The group said that very few clients were affected after the their data was accessed

September 25, 2017 – Financial Times

Deloitte has confirmed that hackers accessed data on an email platform, forcing the ‘big four’ accounting firm to contact clients potentially affected by the cyber attack as well as government authorities.

The breach, described by Deloitte as a “cyber incident” and first reported by the Guardian newspaper, will come as a blow to the firm, which cites the cyber security advice it provides to large companies as one of its fastest-growing revenue streams.

Deloitte, which audits large multinational companies including GlaxoSmithKline, BAE and BP, did not give many details about the nature of the attack except for confirming that the hackers accessed an email platform.

The accounting firm, which this month posted record global revenues of $39bn, said in a statement that the cyber breach had affected “only very few clients” and that “no disruption had occurred to client businesses, to Deloitte’s ability to continue to service clients, or to consumers”.

Deloitte added that its response to the cyber incident included mobilising a team of cyber security and confidentiality experts inside and outside of the company, alerting government authorities immediately after it became aware of the incident and contacting all of the clients affected.

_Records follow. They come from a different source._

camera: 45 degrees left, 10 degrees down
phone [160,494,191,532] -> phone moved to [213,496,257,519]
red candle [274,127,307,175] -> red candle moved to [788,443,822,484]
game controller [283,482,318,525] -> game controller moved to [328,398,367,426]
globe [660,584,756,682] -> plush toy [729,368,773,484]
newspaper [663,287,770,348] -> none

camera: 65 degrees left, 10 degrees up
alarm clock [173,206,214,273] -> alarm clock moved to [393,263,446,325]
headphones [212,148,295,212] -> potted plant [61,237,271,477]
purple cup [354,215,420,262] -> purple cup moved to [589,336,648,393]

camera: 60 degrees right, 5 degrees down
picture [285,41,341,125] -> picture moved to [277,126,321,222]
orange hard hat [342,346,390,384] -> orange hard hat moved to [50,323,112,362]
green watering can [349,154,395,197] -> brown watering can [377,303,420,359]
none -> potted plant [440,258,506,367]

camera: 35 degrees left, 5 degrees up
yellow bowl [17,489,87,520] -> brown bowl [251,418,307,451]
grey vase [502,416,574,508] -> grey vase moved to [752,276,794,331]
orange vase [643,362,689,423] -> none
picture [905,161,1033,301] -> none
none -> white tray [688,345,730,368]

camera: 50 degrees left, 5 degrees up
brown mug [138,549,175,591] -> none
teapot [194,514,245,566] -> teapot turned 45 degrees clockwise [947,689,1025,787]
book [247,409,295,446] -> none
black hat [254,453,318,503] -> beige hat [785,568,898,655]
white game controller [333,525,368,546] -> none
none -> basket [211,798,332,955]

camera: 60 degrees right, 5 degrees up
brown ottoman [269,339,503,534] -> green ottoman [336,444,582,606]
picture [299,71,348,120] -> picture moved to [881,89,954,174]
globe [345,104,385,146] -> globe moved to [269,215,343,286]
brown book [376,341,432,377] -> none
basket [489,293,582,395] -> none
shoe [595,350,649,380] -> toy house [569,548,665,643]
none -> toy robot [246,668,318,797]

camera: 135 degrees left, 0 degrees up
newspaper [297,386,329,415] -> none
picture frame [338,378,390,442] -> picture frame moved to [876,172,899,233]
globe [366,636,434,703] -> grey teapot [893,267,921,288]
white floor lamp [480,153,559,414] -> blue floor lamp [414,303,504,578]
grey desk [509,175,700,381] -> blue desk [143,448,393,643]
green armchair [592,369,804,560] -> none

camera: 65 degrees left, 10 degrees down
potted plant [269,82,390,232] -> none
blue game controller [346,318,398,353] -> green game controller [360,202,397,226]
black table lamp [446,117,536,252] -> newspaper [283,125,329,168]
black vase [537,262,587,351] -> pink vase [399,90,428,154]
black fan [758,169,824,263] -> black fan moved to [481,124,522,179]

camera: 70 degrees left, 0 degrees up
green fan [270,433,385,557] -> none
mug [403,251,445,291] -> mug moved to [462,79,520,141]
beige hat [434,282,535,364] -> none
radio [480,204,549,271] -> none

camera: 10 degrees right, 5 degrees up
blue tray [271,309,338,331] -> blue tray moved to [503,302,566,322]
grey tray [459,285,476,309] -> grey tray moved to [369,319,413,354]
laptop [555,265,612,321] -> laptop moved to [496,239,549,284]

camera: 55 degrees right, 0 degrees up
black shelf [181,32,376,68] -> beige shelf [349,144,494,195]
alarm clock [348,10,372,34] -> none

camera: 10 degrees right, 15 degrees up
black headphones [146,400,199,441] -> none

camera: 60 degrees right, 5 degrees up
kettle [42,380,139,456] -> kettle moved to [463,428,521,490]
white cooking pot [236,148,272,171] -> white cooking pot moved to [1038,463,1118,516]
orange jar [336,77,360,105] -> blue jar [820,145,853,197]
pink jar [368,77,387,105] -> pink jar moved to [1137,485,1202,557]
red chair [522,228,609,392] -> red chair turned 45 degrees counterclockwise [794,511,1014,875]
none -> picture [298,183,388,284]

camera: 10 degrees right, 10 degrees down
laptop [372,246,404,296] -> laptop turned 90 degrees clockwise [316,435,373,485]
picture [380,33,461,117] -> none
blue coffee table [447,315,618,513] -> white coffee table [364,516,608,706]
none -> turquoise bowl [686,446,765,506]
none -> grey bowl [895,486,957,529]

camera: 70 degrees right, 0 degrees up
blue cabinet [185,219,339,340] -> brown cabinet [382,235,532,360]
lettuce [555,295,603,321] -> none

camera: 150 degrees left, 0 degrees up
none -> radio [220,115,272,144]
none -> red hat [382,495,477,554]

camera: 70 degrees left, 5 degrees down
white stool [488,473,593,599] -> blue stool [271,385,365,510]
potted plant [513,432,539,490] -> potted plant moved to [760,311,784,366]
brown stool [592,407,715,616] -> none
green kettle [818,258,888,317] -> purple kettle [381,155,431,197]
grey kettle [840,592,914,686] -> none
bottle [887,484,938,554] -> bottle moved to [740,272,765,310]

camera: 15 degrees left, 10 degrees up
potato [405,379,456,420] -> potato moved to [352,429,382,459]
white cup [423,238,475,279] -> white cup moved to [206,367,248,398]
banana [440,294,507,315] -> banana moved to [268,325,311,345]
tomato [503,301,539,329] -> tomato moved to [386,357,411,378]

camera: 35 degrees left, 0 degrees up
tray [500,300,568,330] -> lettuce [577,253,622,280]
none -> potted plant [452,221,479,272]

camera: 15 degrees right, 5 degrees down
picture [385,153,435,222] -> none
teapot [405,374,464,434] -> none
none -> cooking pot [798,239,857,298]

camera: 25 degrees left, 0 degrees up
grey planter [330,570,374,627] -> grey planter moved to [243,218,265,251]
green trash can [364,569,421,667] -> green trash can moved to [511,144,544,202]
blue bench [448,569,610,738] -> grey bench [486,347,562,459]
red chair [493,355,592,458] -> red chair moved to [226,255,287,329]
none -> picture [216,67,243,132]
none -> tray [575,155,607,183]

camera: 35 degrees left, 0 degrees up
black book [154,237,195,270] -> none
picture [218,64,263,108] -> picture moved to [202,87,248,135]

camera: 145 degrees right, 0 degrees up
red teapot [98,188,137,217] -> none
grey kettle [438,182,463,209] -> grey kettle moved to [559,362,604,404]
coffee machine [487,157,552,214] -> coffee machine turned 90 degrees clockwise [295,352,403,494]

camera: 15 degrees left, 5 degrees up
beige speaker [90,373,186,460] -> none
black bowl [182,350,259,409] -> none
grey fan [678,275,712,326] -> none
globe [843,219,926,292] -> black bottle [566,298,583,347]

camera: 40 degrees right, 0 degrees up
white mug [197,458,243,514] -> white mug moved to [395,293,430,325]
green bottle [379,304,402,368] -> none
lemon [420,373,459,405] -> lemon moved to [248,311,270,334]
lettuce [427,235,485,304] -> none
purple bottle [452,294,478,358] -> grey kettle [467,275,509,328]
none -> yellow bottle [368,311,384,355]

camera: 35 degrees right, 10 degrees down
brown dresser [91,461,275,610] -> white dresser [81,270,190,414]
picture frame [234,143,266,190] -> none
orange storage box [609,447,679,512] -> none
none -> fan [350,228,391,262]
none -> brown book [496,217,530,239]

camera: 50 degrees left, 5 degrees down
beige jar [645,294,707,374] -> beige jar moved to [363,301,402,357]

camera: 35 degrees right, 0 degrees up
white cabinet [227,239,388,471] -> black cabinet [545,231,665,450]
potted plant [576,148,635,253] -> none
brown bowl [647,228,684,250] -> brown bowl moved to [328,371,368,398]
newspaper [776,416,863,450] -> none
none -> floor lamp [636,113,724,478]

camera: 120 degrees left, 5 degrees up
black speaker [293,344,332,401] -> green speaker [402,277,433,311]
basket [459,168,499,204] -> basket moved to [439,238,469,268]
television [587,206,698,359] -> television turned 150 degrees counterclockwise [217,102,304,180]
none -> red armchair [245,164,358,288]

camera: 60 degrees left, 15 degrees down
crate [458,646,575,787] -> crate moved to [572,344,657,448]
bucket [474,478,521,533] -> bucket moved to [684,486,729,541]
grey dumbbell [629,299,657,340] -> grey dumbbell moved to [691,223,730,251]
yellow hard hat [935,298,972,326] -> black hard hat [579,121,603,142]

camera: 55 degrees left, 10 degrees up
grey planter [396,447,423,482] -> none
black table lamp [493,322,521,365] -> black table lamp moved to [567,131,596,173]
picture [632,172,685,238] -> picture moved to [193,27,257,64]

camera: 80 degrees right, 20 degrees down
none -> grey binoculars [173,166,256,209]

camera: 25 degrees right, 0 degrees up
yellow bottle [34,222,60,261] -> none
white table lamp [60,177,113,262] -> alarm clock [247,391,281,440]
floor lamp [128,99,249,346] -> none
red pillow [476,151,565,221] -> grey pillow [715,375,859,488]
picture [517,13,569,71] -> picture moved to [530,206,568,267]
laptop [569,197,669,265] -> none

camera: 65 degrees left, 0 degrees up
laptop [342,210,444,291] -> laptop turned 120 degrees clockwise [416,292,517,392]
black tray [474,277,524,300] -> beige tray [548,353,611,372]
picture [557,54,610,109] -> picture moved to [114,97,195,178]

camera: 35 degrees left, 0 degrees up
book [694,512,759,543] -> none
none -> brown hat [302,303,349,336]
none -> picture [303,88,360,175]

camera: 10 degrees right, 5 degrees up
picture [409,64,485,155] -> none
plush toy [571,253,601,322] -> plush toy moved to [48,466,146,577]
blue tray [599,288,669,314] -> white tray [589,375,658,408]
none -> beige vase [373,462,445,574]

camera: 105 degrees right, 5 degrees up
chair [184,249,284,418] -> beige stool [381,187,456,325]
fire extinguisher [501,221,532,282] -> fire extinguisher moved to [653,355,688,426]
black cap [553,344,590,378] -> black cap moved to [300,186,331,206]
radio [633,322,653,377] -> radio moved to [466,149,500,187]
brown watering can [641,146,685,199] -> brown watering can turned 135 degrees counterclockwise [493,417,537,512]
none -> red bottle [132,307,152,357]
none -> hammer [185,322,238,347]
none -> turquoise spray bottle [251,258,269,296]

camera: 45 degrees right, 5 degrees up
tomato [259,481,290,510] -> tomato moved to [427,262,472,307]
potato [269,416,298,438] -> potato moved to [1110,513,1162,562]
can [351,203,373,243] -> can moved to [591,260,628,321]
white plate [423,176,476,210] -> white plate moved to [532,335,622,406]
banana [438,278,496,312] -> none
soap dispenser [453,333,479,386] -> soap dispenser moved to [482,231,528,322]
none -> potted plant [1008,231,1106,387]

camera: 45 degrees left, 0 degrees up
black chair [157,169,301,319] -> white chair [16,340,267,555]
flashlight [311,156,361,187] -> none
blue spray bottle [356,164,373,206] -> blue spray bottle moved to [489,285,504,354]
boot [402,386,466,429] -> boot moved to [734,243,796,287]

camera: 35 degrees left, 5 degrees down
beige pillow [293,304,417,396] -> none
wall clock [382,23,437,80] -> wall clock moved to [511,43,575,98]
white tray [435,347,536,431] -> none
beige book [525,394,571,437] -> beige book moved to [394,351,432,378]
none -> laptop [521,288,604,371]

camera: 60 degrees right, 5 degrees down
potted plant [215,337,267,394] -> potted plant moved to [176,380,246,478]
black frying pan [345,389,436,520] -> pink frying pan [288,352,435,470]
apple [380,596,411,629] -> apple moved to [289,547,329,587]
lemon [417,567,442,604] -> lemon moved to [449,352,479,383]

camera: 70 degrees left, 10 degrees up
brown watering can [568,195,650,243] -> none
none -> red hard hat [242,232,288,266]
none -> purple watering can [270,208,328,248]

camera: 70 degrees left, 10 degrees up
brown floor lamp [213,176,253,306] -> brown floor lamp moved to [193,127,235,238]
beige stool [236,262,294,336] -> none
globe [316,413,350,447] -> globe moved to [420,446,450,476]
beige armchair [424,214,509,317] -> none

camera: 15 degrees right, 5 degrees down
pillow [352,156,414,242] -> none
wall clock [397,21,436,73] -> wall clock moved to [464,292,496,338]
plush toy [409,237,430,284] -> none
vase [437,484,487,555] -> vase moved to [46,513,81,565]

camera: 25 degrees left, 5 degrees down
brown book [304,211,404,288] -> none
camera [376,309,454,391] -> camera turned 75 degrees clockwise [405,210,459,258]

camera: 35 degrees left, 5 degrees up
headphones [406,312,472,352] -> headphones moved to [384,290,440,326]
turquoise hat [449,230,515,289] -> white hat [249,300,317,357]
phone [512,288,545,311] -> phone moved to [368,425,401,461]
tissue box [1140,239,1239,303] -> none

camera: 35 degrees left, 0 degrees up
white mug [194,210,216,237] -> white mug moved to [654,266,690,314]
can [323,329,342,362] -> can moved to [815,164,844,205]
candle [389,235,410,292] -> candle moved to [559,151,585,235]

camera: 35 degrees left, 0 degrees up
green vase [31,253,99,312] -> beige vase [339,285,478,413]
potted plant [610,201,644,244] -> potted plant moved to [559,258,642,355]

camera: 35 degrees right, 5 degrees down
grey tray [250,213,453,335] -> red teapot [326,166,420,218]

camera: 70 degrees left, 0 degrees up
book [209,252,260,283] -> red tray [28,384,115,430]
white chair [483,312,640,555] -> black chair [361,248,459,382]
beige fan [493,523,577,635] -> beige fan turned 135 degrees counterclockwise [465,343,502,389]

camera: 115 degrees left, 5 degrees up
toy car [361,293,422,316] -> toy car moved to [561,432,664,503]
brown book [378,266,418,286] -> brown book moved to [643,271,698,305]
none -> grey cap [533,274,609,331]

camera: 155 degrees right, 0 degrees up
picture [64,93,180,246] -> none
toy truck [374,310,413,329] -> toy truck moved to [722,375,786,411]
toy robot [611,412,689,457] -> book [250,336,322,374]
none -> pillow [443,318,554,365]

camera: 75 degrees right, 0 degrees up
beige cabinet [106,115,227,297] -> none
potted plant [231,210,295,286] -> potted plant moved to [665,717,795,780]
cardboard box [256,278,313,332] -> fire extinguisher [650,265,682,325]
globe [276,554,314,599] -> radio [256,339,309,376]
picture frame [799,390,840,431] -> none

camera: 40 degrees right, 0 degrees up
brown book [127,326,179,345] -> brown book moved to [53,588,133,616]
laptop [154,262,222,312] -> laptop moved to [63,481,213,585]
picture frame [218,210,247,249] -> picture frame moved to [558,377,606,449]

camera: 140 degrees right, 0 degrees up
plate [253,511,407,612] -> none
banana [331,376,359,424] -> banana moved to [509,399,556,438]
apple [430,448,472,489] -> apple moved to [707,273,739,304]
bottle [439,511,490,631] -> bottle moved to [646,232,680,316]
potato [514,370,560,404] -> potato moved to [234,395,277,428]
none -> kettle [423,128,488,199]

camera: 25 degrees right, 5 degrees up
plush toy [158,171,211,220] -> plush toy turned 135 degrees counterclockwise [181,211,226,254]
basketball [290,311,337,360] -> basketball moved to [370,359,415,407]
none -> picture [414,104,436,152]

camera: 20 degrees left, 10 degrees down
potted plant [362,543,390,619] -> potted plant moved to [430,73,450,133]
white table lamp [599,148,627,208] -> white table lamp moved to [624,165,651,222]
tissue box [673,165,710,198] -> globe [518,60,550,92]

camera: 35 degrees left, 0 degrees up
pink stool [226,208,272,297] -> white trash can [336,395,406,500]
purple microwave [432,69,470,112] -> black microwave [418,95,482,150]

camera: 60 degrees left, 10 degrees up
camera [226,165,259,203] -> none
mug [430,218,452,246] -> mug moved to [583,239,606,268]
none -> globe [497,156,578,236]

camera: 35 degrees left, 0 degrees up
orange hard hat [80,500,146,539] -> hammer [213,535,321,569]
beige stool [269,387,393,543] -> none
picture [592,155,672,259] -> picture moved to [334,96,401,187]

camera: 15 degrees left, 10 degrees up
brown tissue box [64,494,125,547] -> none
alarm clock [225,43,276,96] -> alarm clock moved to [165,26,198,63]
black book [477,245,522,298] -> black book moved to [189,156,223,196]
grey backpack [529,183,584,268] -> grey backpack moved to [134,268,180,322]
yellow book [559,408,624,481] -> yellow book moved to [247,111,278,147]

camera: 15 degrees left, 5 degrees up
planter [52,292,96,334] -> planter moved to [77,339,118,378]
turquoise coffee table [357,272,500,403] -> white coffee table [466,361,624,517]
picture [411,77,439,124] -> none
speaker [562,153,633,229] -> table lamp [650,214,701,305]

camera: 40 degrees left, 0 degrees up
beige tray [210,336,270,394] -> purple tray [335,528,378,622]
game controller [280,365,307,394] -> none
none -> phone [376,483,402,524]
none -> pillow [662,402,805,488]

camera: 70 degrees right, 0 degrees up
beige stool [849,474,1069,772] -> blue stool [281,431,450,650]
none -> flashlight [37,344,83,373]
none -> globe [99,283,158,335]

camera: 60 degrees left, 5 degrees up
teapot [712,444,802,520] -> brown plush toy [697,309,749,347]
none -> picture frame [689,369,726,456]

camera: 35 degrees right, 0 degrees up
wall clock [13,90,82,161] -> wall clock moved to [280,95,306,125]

It said: “Deloitte remains deeply committed to ensuring that its cyber security defences are best in class, to investing heavily in protecting confidential information and to continually reviewing and enhancing cyber security.”

In its latest annual results, Deloitte described cyber analytics as a “high growth area” for the firm, adding that it had developed a global network of so-called “Cyber Intelligence Centres” to help clients “proactively detect, respond and recover from security events to become secure, vigilant and resilient”.

Deloitte also provides services to several large UK government departments and related entities, including the Department of Defence, the NHS and the BBC, according to Tussell, a data provider.

Since 2015, Deloitte has won contracts to provide cyber security advice to the Crown Commercial Service, an agency linked to the Cabinet Office, and The Thirteen Group, a housing developer.

The Deloitte breach has again demonstrated how vulnerable large professional services firms are to cyber attacks.